The Manor argues that the district court’s written findings were inadequate because they only referred to Edwards’ nondisclosure of “income,” and did not specifically address Edwards’ nondisclosure of “employment.” We acknowledge that the district court must make specific findings regarding whether a failure to report was fraudulent. Thibodeaux, 2001 WL 537002, at *3. We prefer that the district courts’ findings be clear, specific, complete and pertinent to the issues to provide a basis for legal conclusions and to allow proper appellate review. Woodrich Constr. Co. v. State, 287 Minn. 260, 263, 177 N.W.2d 563, 565 (1970). But where the factual findings are imprecise, we will construe them “in the light of the entire record, including the evidence, to ascertain the intention of the trial court.” Stevens v. Minneapolis Fire Dept. Relief Ass’n, 219 Minn. 276, 282, 17 N.W.2d 642, 646 (1945); see also Nat’l Union Fire Ins. Co. v. Evenson, 439 N.W.2d 394 (Minn. App. 1989) (interpreting district court’s factual findings in light of record where record adequate to provide meaningful review); Hoyt v. Brokaw, 359 N.W.2d 310, 311 (Minn. App. 1984) (“where the record is reasonably clear and the facts not seriously disputed, the trial court's judgment may be upheld in the absence of findings”). No useful purpose would be served in remanding a matter for more specific findings where the district court’s intent was clear and can be reviewed. cf. Grein v. Grein, 364 N.W.2d 383, 387 (Minn. 1985) (refusing to remand custody modification for lack of adequate findings where doing so would not change result).
We are satisfied that the district court intended its finding on the failure to prove fraud to apply to both the nondisclosure of income and the nondisclosure of employment. The evidence and the arguments before the district court focused on both. The lease terms relied upon by the Manor referred to the obligation to report both. The reporting forms claimed by Manor to be fraudulent (the ARQ of March 30, 2000, and the INR of May 2, 2000) refer to both. Since Edwards admitted that he had failed to disclose both his employment and the income to be derived from that employment, the critical question was whether his nondisclosure was fraudulent. That question focused on Edwards’ intent, which would be the same for the nondisclosure of income and the nondisclosure of employment.

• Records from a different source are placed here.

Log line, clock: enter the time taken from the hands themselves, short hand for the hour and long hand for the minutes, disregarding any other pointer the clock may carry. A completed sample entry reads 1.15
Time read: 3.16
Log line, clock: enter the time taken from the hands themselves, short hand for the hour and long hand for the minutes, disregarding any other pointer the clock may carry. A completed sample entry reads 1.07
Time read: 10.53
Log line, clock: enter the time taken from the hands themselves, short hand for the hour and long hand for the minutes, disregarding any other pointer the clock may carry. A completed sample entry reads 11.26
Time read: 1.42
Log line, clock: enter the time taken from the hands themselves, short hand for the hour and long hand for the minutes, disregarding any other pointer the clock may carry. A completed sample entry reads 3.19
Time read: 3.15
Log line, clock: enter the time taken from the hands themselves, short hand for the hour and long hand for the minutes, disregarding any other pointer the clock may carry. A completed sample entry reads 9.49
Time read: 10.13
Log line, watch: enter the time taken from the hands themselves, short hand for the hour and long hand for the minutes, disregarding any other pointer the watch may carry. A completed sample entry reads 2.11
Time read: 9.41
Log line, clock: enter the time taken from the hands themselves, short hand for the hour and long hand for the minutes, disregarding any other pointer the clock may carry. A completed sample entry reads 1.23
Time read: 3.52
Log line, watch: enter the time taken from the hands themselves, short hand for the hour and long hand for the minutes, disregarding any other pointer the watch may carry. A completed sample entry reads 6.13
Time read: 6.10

Moreover, while the district court’s written findings are brief, the record discloses considerable discussion between the court and counsel concerning the question of fraud and that discussion related both to the nondisclosure of income and of employment. After the Manor had presented its evidence (including an offer of proof of a further witness the Manor intended to call), the district court was impressed that Edwards had “self-disclosed the employment on July 11, 2000” and concluded that “there is no basis to proceed in fraud.” This conclusion applied equally to the nondisclosure of income and employment.
Because the evidence reasonably supports the district court’s finding that the Manor failed to prove fraud, the district court’s finding is not clearly erroneous.